What to work on
Find each line in the rows below that contains the string "opExtrude", and copy every such line in full.

### Data entries

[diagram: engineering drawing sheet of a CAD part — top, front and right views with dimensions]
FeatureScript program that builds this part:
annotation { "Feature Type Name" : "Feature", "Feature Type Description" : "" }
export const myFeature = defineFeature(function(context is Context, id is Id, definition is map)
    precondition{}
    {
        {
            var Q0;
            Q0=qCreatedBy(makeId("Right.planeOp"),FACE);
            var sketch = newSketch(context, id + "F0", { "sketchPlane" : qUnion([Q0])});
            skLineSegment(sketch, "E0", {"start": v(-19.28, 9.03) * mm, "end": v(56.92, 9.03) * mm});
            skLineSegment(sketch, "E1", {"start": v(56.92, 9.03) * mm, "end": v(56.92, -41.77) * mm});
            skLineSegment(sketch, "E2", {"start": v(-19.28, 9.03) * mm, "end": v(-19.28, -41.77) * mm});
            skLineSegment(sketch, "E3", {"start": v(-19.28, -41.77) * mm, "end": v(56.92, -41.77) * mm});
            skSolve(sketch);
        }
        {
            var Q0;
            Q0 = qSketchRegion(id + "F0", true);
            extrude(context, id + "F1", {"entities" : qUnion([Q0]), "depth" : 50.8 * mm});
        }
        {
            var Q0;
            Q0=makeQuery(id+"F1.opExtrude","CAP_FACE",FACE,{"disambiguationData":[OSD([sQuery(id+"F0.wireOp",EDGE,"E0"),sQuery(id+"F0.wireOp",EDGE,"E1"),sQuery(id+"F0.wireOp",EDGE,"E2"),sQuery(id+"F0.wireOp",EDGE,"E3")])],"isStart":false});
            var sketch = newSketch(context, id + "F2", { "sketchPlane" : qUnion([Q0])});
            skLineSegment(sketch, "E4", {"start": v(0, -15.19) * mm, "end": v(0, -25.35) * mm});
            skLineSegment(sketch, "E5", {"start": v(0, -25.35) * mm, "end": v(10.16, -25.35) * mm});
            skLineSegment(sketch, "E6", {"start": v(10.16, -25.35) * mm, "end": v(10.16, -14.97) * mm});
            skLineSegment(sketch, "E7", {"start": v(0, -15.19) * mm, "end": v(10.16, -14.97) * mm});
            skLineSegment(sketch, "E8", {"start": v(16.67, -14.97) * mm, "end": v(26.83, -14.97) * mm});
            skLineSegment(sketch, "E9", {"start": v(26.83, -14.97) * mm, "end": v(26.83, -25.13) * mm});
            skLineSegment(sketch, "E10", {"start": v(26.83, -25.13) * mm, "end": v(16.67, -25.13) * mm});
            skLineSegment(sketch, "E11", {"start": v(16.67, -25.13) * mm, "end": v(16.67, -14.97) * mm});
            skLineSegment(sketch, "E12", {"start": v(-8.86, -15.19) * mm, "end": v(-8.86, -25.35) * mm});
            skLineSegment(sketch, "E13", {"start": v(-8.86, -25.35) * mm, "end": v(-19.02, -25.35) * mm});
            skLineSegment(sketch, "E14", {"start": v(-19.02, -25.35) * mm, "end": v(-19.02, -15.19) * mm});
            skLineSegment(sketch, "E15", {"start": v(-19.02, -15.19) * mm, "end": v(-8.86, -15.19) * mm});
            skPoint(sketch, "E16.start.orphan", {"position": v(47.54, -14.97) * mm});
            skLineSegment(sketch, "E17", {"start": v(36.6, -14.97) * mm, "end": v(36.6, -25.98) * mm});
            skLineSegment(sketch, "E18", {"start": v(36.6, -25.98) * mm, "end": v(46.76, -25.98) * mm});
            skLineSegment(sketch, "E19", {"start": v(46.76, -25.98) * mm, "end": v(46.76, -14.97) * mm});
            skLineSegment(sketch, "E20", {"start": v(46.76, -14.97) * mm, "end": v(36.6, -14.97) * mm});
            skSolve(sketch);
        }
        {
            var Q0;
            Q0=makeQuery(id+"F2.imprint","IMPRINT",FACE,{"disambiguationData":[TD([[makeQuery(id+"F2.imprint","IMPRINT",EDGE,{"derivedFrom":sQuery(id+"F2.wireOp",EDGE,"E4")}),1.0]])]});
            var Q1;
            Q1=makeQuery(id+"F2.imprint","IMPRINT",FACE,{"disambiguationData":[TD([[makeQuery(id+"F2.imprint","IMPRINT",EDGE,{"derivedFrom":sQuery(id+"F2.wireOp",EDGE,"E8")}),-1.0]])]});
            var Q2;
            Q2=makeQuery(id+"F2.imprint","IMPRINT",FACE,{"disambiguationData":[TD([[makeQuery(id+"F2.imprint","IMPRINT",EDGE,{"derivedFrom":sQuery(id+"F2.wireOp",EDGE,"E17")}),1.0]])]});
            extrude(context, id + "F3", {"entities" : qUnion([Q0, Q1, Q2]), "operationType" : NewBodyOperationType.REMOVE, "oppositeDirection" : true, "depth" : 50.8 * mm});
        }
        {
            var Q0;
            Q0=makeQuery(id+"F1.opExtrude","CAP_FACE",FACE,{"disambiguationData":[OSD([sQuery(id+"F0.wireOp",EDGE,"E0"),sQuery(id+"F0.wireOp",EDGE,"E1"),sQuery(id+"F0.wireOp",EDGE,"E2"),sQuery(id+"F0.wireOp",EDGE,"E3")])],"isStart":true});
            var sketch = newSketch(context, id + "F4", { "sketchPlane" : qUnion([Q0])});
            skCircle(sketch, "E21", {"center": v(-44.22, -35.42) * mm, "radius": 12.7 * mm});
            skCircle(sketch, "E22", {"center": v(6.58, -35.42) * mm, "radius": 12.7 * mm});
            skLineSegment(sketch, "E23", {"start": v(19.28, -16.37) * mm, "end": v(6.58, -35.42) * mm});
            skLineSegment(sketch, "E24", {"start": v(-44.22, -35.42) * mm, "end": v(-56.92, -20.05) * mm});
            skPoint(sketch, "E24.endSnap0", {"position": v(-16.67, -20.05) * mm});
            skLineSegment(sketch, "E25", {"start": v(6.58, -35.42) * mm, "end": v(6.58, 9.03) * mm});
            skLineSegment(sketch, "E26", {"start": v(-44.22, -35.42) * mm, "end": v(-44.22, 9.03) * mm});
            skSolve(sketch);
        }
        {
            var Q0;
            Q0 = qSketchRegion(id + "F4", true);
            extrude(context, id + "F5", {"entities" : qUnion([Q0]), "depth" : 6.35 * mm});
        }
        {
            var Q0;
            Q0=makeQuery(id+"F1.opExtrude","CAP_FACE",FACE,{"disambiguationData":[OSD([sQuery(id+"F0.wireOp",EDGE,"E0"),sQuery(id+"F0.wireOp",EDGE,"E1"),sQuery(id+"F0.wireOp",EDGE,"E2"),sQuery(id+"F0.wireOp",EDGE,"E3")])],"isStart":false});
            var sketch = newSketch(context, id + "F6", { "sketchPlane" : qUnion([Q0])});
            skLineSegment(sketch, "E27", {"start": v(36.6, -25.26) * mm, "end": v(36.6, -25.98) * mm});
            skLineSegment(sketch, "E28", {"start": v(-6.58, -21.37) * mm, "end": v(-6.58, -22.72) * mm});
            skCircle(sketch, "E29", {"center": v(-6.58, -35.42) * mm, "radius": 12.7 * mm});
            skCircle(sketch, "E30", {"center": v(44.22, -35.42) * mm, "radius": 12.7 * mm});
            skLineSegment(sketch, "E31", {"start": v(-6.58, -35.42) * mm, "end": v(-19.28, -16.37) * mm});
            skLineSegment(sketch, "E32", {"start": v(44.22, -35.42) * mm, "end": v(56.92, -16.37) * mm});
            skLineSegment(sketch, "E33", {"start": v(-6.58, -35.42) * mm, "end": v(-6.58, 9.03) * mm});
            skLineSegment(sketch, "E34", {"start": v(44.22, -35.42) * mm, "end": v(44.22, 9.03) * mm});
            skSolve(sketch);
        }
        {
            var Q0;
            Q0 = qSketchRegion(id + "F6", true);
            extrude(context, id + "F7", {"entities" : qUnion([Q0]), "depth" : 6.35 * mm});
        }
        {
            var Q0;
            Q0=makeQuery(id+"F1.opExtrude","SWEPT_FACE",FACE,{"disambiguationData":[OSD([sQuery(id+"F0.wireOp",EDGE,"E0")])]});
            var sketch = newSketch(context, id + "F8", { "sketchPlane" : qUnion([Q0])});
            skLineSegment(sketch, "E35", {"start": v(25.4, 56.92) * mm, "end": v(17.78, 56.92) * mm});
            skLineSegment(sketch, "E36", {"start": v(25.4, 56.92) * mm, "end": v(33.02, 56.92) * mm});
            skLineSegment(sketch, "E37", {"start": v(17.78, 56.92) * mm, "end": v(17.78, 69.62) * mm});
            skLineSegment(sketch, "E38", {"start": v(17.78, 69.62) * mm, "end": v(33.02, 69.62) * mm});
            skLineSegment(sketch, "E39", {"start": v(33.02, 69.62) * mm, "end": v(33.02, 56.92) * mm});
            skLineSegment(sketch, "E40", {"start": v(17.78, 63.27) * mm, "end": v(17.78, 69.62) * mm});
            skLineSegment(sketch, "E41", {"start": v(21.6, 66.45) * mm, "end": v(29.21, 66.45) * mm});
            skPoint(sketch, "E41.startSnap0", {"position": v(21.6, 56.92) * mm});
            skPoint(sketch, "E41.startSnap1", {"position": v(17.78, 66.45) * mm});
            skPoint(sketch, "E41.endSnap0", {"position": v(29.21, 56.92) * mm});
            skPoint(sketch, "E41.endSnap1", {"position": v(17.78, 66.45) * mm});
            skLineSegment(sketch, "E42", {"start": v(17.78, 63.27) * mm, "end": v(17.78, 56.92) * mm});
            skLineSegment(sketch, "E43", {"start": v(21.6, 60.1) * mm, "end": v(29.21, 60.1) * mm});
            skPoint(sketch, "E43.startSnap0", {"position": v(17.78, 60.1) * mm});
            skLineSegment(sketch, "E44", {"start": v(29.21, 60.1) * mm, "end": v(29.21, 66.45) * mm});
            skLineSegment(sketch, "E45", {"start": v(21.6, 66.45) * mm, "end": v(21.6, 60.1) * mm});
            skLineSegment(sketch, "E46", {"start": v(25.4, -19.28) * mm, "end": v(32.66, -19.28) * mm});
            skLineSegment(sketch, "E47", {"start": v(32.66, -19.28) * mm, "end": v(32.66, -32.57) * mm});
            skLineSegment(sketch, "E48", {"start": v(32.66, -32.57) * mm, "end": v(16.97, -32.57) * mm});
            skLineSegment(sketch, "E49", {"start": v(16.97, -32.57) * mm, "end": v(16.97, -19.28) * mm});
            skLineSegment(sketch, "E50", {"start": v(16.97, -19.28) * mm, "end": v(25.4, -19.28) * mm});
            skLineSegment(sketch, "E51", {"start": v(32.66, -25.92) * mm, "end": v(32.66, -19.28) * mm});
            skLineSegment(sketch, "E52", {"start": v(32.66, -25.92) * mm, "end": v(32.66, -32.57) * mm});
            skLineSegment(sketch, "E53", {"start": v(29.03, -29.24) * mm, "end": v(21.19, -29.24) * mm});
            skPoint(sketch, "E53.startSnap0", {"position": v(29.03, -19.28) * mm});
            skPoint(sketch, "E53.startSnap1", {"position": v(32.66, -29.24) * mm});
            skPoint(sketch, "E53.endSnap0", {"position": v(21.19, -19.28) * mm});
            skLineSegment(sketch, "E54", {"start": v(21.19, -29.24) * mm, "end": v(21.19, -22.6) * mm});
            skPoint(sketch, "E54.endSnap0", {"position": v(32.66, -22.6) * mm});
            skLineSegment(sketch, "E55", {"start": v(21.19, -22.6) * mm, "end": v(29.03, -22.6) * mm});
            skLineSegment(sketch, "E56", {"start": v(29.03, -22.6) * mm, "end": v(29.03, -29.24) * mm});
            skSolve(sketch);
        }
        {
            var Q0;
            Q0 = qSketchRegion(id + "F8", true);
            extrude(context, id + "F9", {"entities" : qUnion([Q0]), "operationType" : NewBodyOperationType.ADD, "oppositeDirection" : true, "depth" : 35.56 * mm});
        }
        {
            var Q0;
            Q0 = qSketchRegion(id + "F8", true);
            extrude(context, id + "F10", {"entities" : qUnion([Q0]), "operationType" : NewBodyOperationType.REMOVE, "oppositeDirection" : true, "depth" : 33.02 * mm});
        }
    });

######

Task response
            Q0=makeQuery(id+"F1.opExtrude","CAP_FACE",FACE,{"disambiguationData":[OSD([sQuery(id+"F0.wireOp",EDGE,"E0"),sQuery(id+"F0.wireOp",EDGE,"E1"),sQuery(id+"F0.wireOp",EDGE,"E2"),sQuery(id+"F0.wireOp",EDGE,"E3")])],"isStart":false});
            Q0=makeQuery(id+"F1.opExtrude","CAP_FACE",FACE,{"disambiguationData":[OSD([sQuery(id+"F0.wireOp",EDGE,"E0"),sQuery(id+"F0.wireOp",EDGE,"E1"),sQuery(id+"F0.wireOp",EDGE,"E2"),sQuery(id+"F0.wireOp",EDGE,"E3")])],"isStart":true});
            Q0=makeQuery(id+"F1.opExtrude","CAP_FACE",FACE,{"disambiguationData":[OSD([sQuery(id+"F0.wireOp",EDGE,"E0"),sQuery(id+"F0.wireOp",EDGE,"E1"),sQuery(id+"F0.wireOp",EDGE,"E2"),sQuery(id+"F0.wireOp",EDGE,"E3")])],"isStart":false});
            Q0=makeQuery(id+"F1.opExtrude","SWEPT_FACE",FACE,{"disambiguationData":[OSD([sQuery(id+"F0.wireOp",EDGE,"E0")])]});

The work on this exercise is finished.